> _To do_
A faithful copy of the data is what is wanted, minus any pictures.

===== Data to examine =====

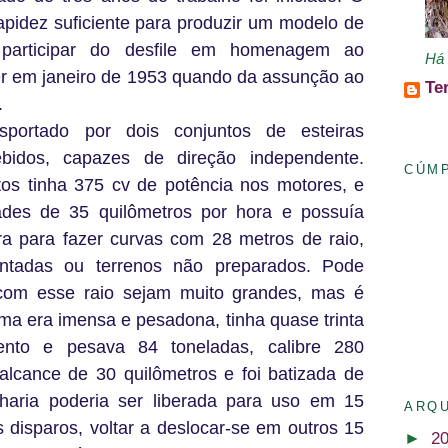
apidez suficiente para produzir um modelo de
 participar do desfile em homenagem ao
Há 
r em janeiro de 1953 quando da assunção ao
Te
.
portado por dois conjuntos de esteiras
ebidos, capazes de direção independente.
CÚM
os tinha 375 cv de potência nos motores, e
dades de 35 quilômetros por hora e possuía
a para fazer curvas com 28 metros de raio,
ntadas ou terrenos não preparados. Pode
com esse raio sejam muito grandes, mas é
ma era imensa e pesadona, tinha quase trinta
nto e pesava 84 toneladas, calibre 280
 alcance de 30 quilômetros e foi batizada de
lharia poderia ser liberada para uso em 15
ARQU
 disparos, voltar a deslocar-se em outros 15
►
2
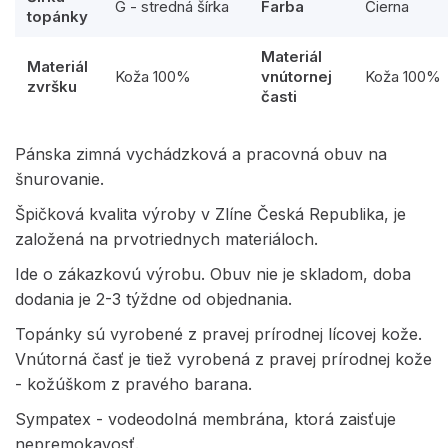
G - stredná šírka
Farba
Čierna
topánky
Materiál
Materiál
Koža 100%
vnútornej
Koža 100%
zvršku
časti
Pánska zimná vychádzková a pracovná obuv na
šnurovanie.
Špičková kvalita výroby v Zlíne Česká Republika, je
založená na prvotriednych materiáloch.
Ide o zákazkovú výrobu. Obuv nie je skladom, doba
dodania je 2-3 týždne od objednania.
Topánky sú vyrobené z pravej prírodnej lícovej kože.
Vnútorná časť je tiež vyrobená z pravej prírodnej kože
- kožúškom z pravého barana.
Sympatex - vodeodolná membrána, ktorá zaisťuje
nepremokavosť.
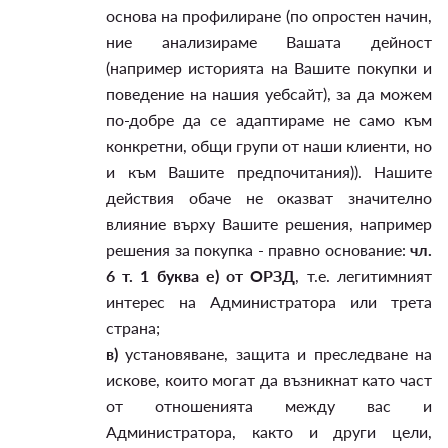
основа на профилиране (по опростен начин,
ние анализираме Вашата дейност
(например историята на Вашите покупки и
поведение на нашия уебсайт), за да можем
по-добре да се адаптираме не само към
конкретни, общи групи от наши клиенти, но
и към Вашите предпочитания)). Нашите
действия обаче не оказват значително
влияние върху Вашите решения, например
решения за покупка - правно основание:
чл.
6 т. 1 буква е) от ОРЗД
, т.е. легитимният
интерес на Администратора или трета
страна;
в)
установяване, защита и преследване на
искове, които могат да възникнат като част
от отношенията между вас и
Администратора, както и други цели,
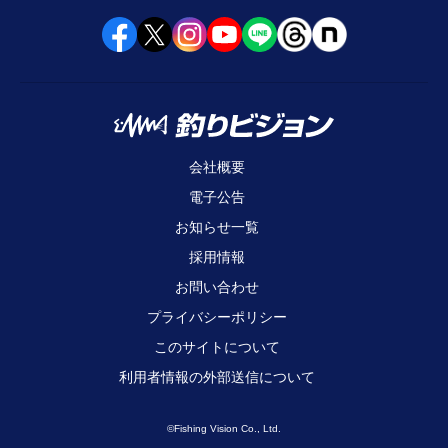
会社概要
電子公告
お知らせ一覧
採用情報
お問い合わせ
プライバシーポリシー
このサイトについて
利用者情報の外部送信について
©Fishing Vision Co., Ltd.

=====

> _Task answer_
apidez suficiente para produzir um modelo de
 participar do desfile em homenagem ao
Há 
r em janeiro de 1953 quando da assunção ao
Te
.
portado por dois conjuntos de esteiras
ebidos, capazes de direção independente.
CÚM
os tinha 375 cv de potência nos motores, e
dades de 35 quilômetros por hora e possuía
a para fazer curvas com 28 metros de raio,
ntadas ou terrenos não preparados. Pode
com esse raio sejam muito grandes, mas é
ma era imensa e pesadona, tinha quase trinta
nto e pesava 84 toneladas, calibre 280
 alcance de 30 quilômetros e foi batizada de
lharia poderia ser liberada para uso em 15
ARQU
 disparos, voltar a deslocar-se em outros 15
►
2
G - stredná šírka
Farba
Čierna
topánky
Materiál
Materiál
Koža 100%
vnútornej
Koža 100%
zvršku
časti
Pánska zimná vychádzková a pracovná obuv na
šnurovanie.
Špičková kvalita výroby v Zlíne Česká Republika, je
založená na prvotriednych materiáloch.
Ide o zákazkovú výrobu. Obuv nie je skladom, doba
dodania je 2-3 týždne od objednania.
Topánky sú vyrobené z pravej prírodnej lícovej kože.
Vnútorná časť je tiež vyrobená z pravej prírodnej kože
- kožúškom z pravého barana.
Sympatex - vodeodolná membrána, ktorá zaisťuje
nepremokavosť.
основа на профилиране (по опростен начин,
ние анализираме Вашата дейност
(например историята на Вашите покупки и
поведение на нашия уебсайт), за да можем
по-добре да се адаптираме не само към
конкретни, общи групи от наши клиенти, но
и към Вашите предпочитания)). Нашите
действия обаче не оказват значително
влияние върху Вашите решения, например
решения за покупка - правно основание:
чл.
6 т. 1 буква е) от ОРЗД
, т.е. легитимният
интерес на Администратора или трета
страна;
в)
установяване, защита и преследване на
искове, които могат да възникнат като част
от отношенията между вас и
Администратора, както и други цели,
会社概要
電子公告
お知らせ一覧
採用情報
お問い合わせ
プライバシーポリシー
このサイトについて
利用者情報の外部送信について
©Fishing Vision Co., Ltd.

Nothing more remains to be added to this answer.